#### [Exercise goal]
Reproduce the full listing exactly.

#### [Supplied data]
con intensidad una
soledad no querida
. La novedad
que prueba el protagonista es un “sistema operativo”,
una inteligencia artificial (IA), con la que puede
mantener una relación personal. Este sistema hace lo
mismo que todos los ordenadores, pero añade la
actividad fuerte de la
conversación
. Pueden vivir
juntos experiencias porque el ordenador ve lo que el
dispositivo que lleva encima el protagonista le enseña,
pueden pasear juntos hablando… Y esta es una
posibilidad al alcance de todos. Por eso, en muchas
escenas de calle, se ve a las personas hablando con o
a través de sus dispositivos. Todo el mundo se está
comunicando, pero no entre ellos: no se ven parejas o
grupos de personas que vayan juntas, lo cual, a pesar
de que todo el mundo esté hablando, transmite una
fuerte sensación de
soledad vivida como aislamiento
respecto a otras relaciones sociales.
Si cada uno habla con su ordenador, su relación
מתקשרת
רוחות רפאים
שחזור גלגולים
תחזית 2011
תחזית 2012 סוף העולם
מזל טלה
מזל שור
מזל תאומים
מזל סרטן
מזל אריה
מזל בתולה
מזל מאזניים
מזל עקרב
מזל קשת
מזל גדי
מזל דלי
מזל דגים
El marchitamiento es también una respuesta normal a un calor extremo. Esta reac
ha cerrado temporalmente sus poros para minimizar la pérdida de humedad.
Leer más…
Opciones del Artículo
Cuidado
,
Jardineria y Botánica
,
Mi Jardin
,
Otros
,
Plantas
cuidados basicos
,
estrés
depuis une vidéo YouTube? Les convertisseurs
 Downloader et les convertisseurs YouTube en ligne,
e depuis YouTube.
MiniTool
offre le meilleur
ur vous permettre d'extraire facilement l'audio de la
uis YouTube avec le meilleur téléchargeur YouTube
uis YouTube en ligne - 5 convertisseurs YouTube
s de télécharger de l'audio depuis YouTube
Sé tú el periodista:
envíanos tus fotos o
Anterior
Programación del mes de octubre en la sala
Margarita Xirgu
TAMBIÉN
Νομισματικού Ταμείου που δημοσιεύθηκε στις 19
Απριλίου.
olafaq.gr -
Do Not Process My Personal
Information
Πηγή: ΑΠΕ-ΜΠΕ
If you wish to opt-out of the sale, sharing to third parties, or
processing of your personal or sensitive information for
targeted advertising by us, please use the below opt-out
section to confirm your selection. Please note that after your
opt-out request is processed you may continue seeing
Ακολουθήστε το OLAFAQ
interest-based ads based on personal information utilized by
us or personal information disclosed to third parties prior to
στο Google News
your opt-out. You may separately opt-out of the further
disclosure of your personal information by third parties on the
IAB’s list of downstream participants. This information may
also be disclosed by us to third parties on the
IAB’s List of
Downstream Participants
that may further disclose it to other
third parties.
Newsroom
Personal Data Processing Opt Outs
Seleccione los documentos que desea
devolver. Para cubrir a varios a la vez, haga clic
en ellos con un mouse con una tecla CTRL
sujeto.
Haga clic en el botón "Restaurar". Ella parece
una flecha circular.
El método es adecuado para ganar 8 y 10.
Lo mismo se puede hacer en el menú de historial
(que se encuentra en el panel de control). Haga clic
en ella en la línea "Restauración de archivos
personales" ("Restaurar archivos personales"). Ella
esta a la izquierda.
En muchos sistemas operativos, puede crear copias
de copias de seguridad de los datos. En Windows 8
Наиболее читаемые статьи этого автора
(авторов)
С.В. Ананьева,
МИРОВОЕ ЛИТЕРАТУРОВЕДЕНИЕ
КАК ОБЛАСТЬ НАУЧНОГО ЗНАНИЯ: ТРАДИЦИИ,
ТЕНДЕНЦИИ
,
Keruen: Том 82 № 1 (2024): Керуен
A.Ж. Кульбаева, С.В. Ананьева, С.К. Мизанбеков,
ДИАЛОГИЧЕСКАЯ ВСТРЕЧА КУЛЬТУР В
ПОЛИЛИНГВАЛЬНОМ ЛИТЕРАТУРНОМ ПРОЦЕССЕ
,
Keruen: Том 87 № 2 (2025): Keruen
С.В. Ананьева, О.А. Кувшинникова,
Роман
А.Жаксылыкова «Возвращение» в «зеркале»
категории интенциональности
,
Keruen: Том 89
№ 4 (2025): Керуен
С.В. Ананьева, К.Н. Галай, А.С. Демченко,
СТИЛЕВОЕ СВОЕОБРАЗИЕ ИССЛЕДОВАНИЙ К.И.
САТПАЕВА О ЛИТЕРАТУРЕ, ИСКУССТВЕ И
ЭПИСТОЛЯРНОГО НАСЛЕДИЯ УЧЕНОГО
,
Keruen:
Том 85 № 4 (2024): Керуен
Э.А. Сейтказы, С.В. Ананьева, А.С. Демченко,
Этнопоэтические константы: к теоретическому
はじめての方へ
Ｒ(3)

#### [Answer to the exercise]
con intensidad una
soledad no querida
. La novedad
que prueba el protagonista es un “sistema operativo”,
una inteligencia artificial (IA), con la que puede
mantener una relación personal. Este sistema hace lo
mismo que todos los ordenadores, pero añade la
actividad fuerte de la
conversación
. Pueden vivir
juntos experiencias porque el ordenador ve lo que el
dispositivo que lleva encima el protagonista le enseña,
pueden pasear juntos hablando… Y esta es una
posibilidad al alcance de todos. Por eso, en muchas
escenas de calle, se ve a las personas hablando con o
a través de sus dispositivos. Todo el mundo se está
comunicando, pero no entre ellos: no se ven parejas o
grupos de personas que vayan juntas, lo cual, a pesar
de que todo el mundo esté hablando, transmite una
fuerte sensación de
soledad vivida como aislamiento
respecto a otras relaciones sociales.
Si cada uno habla con su ordenador, su relación
מתקשרת
רוחות רפאים
שחזור גלגולים
תחזית 2011
תחזית 2012 סוף העולם
מזל טלה
מזל שור
מזל תאומים
מזל סרטן
מזל אריה
מזל בתולה
מזל מאזניים
מזל עקרב
מזל קשת
מזל גדי
מזל דלי
מזל דגים
El marchitamiento es también una respuesta normal a un calor extremo. Esta reac
ha cerrado temporalmente sus poros para minimizar la pérdida de humedad.
Leer más…
Opciones del Artículo
Cuidado
,
Jardineria y Botánica
,
Mi Jardin
,
Otros
,
Plantas
cuidados basicos
,
estrés
depuis une vidéo YouTube? Les convertisseurs
 Downloader et les convertisseurs YouTube en ligne,
e depuis YouTube.
MiniTool
offre le meilleur
ur vous permettre d'extraire facilement l'audio de la
uis YouTube avec le meilleur téléchargeur YouTube
uis YouTube en ligne - 5 convertisseurs YouTube
s de télécharger de l'audio depuis YouTube
Sé tú el periodista:
envíanos tus fotos o
Anterior
Programación del mes de octubre en la sala
Margarita Xirgu
TAMBIÉN
Νομισματικού Ταμείου που δημοσιεύθηκε στις 19
Απριλίου.
olafaq.gr -
Do Not Process My Personal
Information
Πηγή: ΑΠΕ-ΜΠΕ
If you wish to opt-out of the sale, sharing to third parties, or
processing of your personal or sensitive information for
targeted advertising by us, please use the below opt-out
section to confirm your selection. Please note that after your
opt-out request is processed you may continue seeing
Ακολουθήστε το OLAFAQ
interest-based ads based on personal information utilized by
us or personal information disclosed to third parties prior to
στο Google News
your opt-out. You may separately opt-out of the further
disclosure of your personal information by third parties on the
IAB’s list of downstream participants. This information may
also be disclosed by us to third parties on the
IAB’s List of
Downstream Participants
that may further disclose it to other
third parties.
Newsroom
Personal Data Processing Opt Outs
Seleccione los documentos que desea
devolver. Para cubrir a varios a la vez, haga clic
en ellos con un mouse con una tecla CTRL
sujeto.
Haga clic en el botón "Restaurar". Ella parece
una flecha circular.
El método es adecuado para ganar 8 y 10.
Lo mismo se puede hacer en el menú de historial
(que se encuentra en el panel de control). Haga clic
en ella en la línea "Restauración de archivos
personales" ("Restaurar archivos personales"). Ella
esta a la izquierda.
En muchos sistemas operativos, puede crear copias
de copias de seguridad de los datos. En Windows 8
Наиболее читаемые статьи этого автора
(авторов)
С.В. Ананьева,
МИРОВОЕ ЛИТЕРАТУРОВЕДЕНИЕ
КАК ОБЛАСТЬ НАУЧНОГО ЗНАНИЯ: ТРАДИЦИИ,
ТЕНДЕНЦИИ
,
Keruen: Том 82 № 1 (2024): Керуен
A.Ж. Кульбаева, С.В. Ананьева, С.К. Мизанбеков,
ДИАЛОГИЧЕСКАЯ ВСТРЕЧА КУЛЬТУР В
ПОЛИЛИНГВАЛЬНОМ ЛИТЕРАТУРНОМ ПРОЦЕССЕ
,
Keruen: Том 87 № 2 (2025): Keruen
С.В. Ананьева, О.А. Кувшинникова,
Роман
А.Жаксылыкова «Возвращение» в «зеркале»
категории интенциональности
,
Keruen: Том 89
№ 4 (2025): Керуен
С.В. Ананьева, К.Н. Галай, А.С. Демченко,
СТИЛЕВОЕ СВОЕОБРАЗИЕ ИССЛЕДОВАНИЙ К.И.
САТПАЕВА О ЛИТЕРАТУРЕ, ИСКУССТВЕ И
ЭПИСТОЛЯРНОГО НАСЛЕДИЯ УЧЕНОГО
,
Keruen:
Том 85 № 4 (2024): Керуен
Э.А. Сейтказы, С.В. Ананьева, А.С. Демченко,
Этнопоэтические константы: к теоретическому
はじめての方へ
Ｒ(3)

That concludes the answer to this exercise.